New
3 February to 2 June 2024

Imagine Home

Home is more than the four walls around you. It's the scent of soap, the taste of your favourite dish, the sound of the wall clock ticking away. A feeling of safety, happiness, and sometimes of pain and melancholy. What does 'home' mean if you've been forcibly displaced? If it isn't a physical place, or the belongings in it, where exactly can you find that feeling of being home? And how do you keep that feeling alive when you no longer have a home? 3 February to 2 June 2024

Home is where I am

In the exhibition Imagine Home, 13 leading artists from Afghanistan, Lebanon, Ukraine, Palestine, Syria, Tunisia, South Africa, Switzerland, and the Netherlands show their experiences of displacement.
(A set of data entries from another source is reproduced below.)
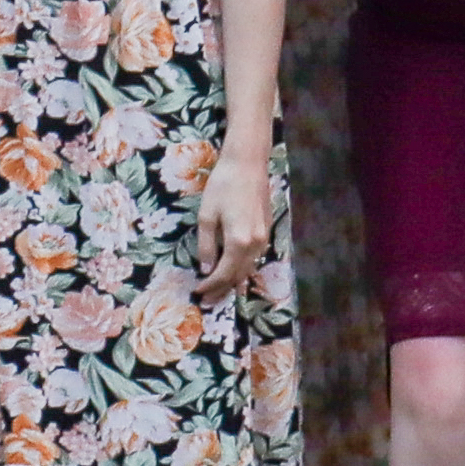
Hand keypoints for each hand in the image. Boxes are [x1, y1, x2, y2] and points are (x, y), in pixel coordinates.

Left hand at [192, 145, 272, 301]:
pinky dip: (242, 269)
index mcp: (239, 241)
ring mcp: (264, 238)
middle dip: (221, 290)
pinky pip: (254, 259)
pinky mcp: (266, 231)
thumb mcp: (207, 216)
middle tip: (206, 301)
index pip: (224, 274)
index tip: (197, 292)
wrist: (248, 164)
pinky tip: (233, 272)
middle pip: (238, 276)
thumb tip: (206, 268)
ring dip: (233, 282)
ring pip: (248, 269)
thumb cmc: (223, 185)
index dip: (210, 286)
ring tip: (218, 291)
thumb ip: (207, 245)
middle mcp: (256, 244)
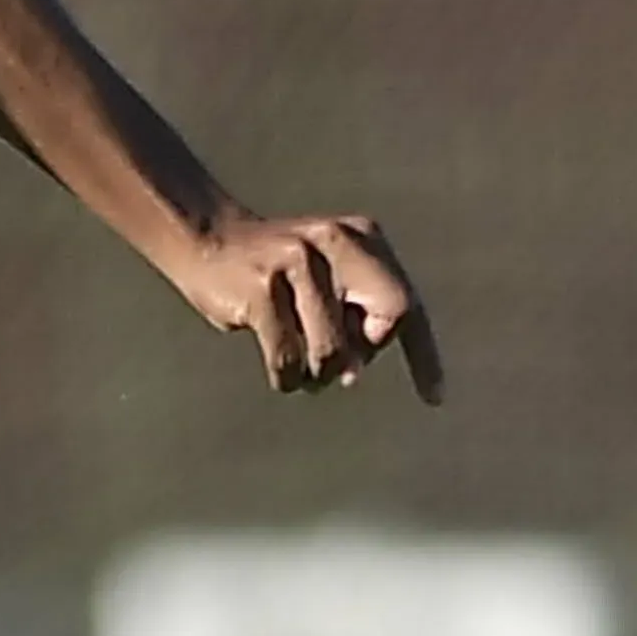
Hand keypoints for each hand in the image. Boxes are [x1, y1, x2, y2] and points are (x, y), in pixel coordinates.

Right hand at [168, 211, 445, 401]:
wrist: (202, 237)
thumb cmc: (274, 272)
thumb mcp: (327, 281)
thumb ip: (353, 320)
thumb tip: (353, 374)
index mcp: (361, 238)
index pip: (406, 304)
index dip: (422, 356)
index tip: (434, 399)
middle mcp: (335, 242)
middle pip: (387, 320)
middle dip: (363, 353)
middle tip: (337, 363)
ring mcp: (297, 261)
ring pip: (333, 351)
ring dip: (318, 374)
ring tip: (302, 372)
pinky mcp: (261, 288)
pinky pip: (289, 358)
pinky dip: (287, 377)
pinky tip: (281, 374)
For example, Afghan artist Narges Mohammadi created a narrow, corridor-like space for her installation Passing Traces, which she filled with 700 kilos of Persian halva – an Afghan delicacy. These are sweet memories, which also taste of loss. There is also the work of Stéphanie Saadé, a refugee from Lebanon who reworks objects such as a children’s blanket to reflect personal events from her life.

Photo Jan-Kees Steenman
Photo Jan-Kees Steenman

Art that awakens your senses

Imagine Home brings together a careful selection of existing and newly produced artworks, ranging from photographs (Eliza Bordeaux), videos (Manon de Boer), paintings (Raafat Ballan), and drawings (Foundland Collective) to sculptures (Lucas Lenglet) and installations (Zhanna Kadyrova). A swing that captures the shifting sense of 'home' (Ines Kooli), a support beam coated with clove powder that doubles as a tissue box (Jerrold Saija), a 'skin' depicting an ancestral home (Heidi Bucher), the pantry of displaced people (Mirna Bamieh): artworks that awaken your senses, scents and images that evoke a sense of home, installations that captivate and enthral.

Photo Jan-Kees Steenman
Photo Jan-Kees Steenman

Share your thoughts in The Living Room

Imagine Home is an invitation not only to look, but also to share. An important part of the exhibition is The Living Room, a place to engage in conversation about what 'home' means. The brainchild of Palestinian architect Sandi Hilal, this public living room is a meeting place that turns the tables and lets displaced people become the host. Please come along for a chat and grab a drink and a bite to eat. In this space you can also leave your own thoughts about the themes from the exhibition.